Nur die halbe Wahrheit
Vermutlich unter „ferner liefen“ wird der Stadtrat am Montag das Positionspapier „Wuppertal — eine wachsende Stadt“ zur Kenntnis nehmen. Das wäre allerdings ein bisschen schade. Denn dieses Papier aus dem Geschäftsbereich des Sozialdezernenten Stefan Kühn (SPD) ist eine hervorragende Grundlage für alles, was der Stadtrat in den nächsten Jahren bedenken, bereden und entscheiden muss.
Die Verwaltung hat haarklein und fundiert aufgeschrieben, was in den vergangenen Jahren mit und in Wuppertal geschehen ist. Die „wachsende Stadt“ steht demnach vor immensen Herausforderungen. Denn sie wächst nicht in allen Bevölkerungsschichten gleichmäßig. Sondern nach Wuppertal kamen und kommen Menschen auf der Flucht vor Krieg und bitterer Armut. Dass es dabei mehr Zuwanderung aus EU-Staaten wie Polen, Rumänien, Italien und Griechenland gab, ist ein wichtiger Hinweis an alle jene, die meinen, diese Stadt werde von Flüchtlingen aus dem arabischen Raum überfordert, um daraus auch noch politisches Kapital zu schlagen.
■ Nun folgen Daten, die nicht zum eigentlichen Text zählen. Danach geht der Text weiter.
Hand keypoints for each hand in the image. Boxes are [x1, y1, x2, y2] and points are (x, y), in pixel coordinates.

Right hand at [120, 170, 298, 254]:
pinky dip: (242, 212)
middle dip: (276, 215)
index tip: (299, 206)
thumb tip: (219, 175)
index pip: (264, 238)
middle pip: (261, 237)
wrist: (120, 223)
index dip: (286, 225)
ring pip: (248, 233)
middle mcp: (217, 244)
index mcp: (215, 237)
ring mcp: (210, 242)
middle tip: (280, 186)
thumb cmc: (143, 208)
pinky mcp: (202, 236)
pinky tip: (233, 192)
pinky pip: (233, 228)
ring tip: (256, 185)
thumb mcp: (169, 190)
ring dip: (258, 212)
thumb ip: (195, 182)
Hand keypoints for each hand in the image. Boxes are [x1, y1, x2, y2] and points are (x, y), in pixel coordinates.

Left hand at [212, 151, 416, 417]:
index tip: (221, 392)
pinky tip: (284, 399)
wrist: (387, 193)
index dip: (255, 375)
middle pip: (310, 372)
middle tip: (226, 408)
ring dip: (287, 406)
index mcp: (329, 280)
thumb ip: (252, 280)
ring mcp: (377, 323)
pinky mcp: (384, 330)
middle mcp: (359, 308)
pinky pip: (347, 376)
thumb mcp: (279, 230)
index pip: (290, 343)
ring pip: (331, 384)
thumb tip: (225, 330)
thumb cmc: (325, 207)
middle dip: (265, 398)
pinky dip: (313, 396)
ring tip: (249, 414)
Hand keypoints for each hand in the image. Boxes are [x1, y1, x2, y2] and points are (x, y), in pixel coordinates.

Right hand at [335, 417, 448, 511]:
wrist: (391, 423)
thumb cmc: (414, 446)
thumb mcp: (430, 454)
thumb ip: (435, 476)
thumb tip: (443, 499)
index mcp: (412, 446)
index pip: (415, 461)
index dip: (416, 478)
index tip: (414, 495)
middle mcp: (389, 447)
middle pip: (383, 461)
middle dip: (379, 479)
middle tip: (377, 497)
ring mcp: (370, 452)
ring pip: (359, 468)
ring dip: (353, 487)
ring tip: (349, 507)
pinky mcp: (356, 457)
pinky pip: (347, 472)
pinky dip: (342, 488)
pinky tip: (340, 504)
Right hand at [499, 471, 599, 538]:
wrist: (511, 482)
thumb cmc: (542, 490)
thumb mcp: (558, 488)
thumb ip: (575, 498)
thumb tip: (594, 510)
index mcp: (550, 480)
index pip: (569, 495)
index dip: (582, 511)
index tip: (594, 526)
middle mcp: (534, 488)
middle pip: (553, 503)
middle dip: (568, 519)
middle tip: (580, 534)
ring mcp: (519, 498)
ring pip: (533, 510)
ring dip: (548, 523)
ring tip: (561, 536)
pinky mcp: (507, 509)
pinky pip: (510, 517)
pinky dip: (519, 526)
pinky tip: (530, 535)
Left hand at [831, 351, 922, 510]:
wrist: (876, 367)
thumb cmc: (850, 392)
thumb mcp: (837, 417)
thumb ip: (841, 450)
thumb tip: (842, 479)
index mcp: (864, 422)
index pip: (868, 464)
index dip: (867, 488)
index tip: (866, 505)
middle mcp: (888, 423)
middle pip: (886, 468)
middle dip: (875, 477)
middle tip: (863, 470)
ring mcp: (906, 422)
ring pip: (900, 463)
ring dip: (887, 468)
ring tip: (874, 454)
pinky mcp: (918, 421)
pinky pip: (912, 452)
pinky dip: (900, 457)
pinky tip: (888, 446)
Letztlich macht es aber auch keinen großen Unterschied, woher die Menschen kommen, die der Hilfe Deutschlands bedürfen. In jedem Fall sind es viele im Alter von 18 bis unter 60 Jahren, die vielleicht irgendwann einmal eine Arbeitsstelle finden wollen. Und es sind Familien mit Kindern, die zunächst einen Betreuungsplatz und dann einen Platz in der Schule benötigen.
Arbeit, Kinderbetreuung, Schule — das sind die Aufgaben, vor denen Wuppertal heute schon und in den nächsten Jahren steht. Und es sind allesamt Aufträge, die es weitgehend selbst erledigen muss. Auf durchgreifende Hilfe von Bund und Land zu hoffen, war in der Vergangenheit vergebens und wird auf sichtbare Zeit ein frommer Wunsch bleiben. Den Politikern in Berlin und Düsseldorf ist das Hemd näher als der Rock. Und es hat sich in den vergangenen Jahren als sehr komfortabel erwiesen, den Menschen von Berlin aus Geschenke zu machen und die Städte dafür bezahlen zu lassen.
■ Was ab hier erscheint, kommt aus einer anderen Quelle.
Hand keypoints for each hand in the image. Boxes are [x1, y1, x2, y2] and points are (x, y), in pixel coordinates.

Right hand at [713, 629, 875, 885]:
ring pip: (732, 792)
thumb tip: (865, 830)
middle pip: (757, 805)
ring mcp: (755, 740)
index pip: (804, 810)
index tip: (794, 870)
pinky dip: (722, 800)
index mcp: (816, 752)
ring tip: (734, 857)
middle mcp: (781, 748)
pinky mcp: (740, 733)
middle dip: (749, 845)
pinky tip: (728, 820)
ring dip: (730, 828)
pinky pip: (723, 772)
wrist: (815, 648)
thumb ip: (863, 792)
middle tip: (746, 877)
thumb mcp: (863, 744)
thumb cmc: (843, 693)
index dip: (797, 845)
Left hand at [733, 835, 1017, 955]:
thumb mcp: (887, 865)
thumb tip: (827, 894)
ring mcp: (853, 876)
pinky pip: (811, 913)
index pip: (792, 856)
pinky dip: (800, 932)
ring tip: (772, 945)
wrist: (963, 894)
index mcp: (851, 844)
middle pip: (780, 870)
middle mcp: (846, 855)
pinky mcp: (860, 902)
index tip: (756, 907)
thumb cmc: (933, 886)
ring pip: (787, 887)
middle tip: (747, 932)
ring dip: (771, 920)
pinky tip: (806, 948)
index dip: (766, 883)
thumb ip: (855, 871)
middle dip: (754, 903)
Das Positionspapier „Wuppertal — eine wachsende Stadt“ beschreibt mithin in ungewöhnlich hoher Qualität die politische Agenda der nächsten Jahre. Wuppertal steht vor einer Herkulesaufgabe.
Dabei beinhaltet das Papier aus dem Geschäftsbereich Soziales, Schule, Jugend und Integration nur eine Hälfte der Wahrheit. Die andere Hälfte fehlt fast vollständig. Sie gehört auch nicht unmittelbar in den Fachbereich des Sozialdezernenten.
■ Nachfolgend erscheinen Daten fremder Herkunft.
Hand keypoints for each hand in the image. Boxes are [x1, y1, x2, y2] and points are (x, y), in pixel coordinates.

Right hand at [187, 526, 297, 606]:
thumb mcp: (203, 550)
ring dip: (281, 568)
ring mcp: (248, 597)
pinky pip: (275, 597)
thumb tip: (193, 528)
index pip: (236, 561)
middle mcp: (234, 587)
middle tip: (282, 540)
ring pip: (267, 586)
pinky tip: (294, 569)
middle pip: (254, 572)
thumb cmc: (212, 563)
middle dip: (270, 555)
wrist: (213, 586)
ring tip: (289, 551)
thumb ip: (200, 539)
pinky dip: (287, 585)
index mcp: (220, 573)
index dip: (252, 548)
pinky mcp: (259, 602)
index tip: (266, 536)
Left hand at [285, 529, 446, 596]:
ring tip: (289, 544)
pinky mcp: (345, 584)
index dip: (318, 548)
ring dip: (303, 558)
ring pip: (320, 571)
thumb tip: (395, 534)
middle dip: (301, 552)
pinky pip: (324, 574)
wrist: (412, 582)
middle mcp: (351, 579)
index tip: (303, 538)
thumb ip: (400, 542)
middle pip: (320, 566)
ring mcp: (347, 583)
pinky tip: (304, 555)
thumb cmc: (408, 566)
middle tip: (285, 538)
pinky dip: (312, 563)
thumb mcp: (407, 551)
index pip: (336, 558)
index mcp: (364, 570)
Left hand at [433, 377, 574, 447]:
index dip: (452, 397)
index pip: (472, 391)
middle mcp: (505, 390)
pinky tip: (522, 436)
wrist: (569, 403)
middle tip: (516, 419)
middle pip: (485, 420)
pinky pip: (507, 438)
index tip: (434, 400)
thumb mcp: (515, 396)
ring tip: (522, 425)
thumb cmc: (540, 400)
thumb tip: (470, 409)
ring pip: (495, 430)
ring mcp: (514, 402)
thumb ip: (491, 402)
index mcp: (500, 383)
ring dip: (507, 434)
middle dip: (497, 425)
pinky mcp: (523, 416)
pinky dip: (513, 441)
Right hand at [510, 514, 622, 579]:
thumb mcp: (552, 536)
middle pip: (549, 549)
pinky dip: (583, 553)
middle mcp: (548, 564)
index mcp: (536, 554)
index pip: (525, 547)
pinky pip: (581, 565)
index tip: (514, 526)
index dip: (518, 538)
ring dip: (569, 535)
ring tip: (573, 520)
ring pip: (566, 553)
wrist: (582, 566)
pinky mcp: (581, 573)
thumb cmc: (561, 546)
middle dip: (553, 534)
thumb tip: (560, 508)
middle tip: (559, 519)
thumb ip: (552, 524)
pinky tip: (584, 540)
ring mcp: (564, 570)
Gäbe es in der Spitze des Rathauses jemanden, der sich um Wirtschaft und Arbeit kümmert, dann müsste er die andere Hälfte des Berichtes schreiben. Denn wie soll eine Stadt auf die Dauer funktionieren, die sich allein auf Wohlfahrt und den Ausgleich von Defiziten einer bestimmten Gruppe in der Bevölkerung konzentriert? Wer kümmert sich um die Teile der Bevölkerung, die der Hilfe nicht bedürfen, sondern mit ihrer Arbeitsleistung vielmehr dazu beitragen, dass Städte sich um Bedürftige kümmern können? Das lokale Kulturangebot, Freizeiteinrichtungen und eine lückenlose Bildungs-Infrastruktur sind wichtige Standortfaktoren, die auch in Zukunft nicht außer Acht gelassen werden dürfen. Zur Bevölkerungsprognose für Wuppertal gehört außerdem zwingend auch die Studie, welche die Quartiers-Entwicklungs-Gesellschaft WQG in Auftrag gegeben und zuletzt unerklärlich zurückhaltend veröffentlicht hat. Aus dieser Untersuchung geht hervor, dass Wuppertal in den vergangenen fünf bis sieben Jahren zwar um 15 000 Einwohner gewachsen ist. Im selben Zeitraum haben aber tausende von Wuppertalern die Stadt verlassen, um sich im Kreis Mettmann, vor allem aber im Ennepe-Ruhr-Kreis anzusiedeln. Warum? Weil sie ausgerechnet in einer historischen Niedrigzinsphase in Wuppertal kein Grundstück für das Eigenheim, kein passendes Haus oder keine altengerechte Wohnung gefunden haben. Mit diesen Menschen verlassen Steueraufkommen und Kaufkraft die Stadt. Sehr zum Nachteil einer gesunden Bevölkerungsstruktur.
Deshalb ist es schon sehr verwunderlich, dass die Verwaltung für Montag eine Beratungsvorlage zurückgezogen hat, in der es um den längst überfälligen Auftrag von SPD und CDU ging, potenzielle Baugrundstücke in Wuppertal zu identifizieren.
Während Stefan Kühn und seine Mitarbeiter ganz offensichtlich erkannt haben, worauf es in ihrem Arbeitsfeld in den nächsten Jahren ankommt, herrscht in Wirtschafts- und Stadtentwicklungsfragen beunruhigende Funkstille. Wenn sich das nicht bald ändert, mögen sich viele engagierte Menschen noch so viele Projekte und Konzepte zur Integration von Zugezogenen ausdenken. Nur gibt es dann keine funktionierende Stadt mehr, in die diese Zugewan- derten inte- griert werden können.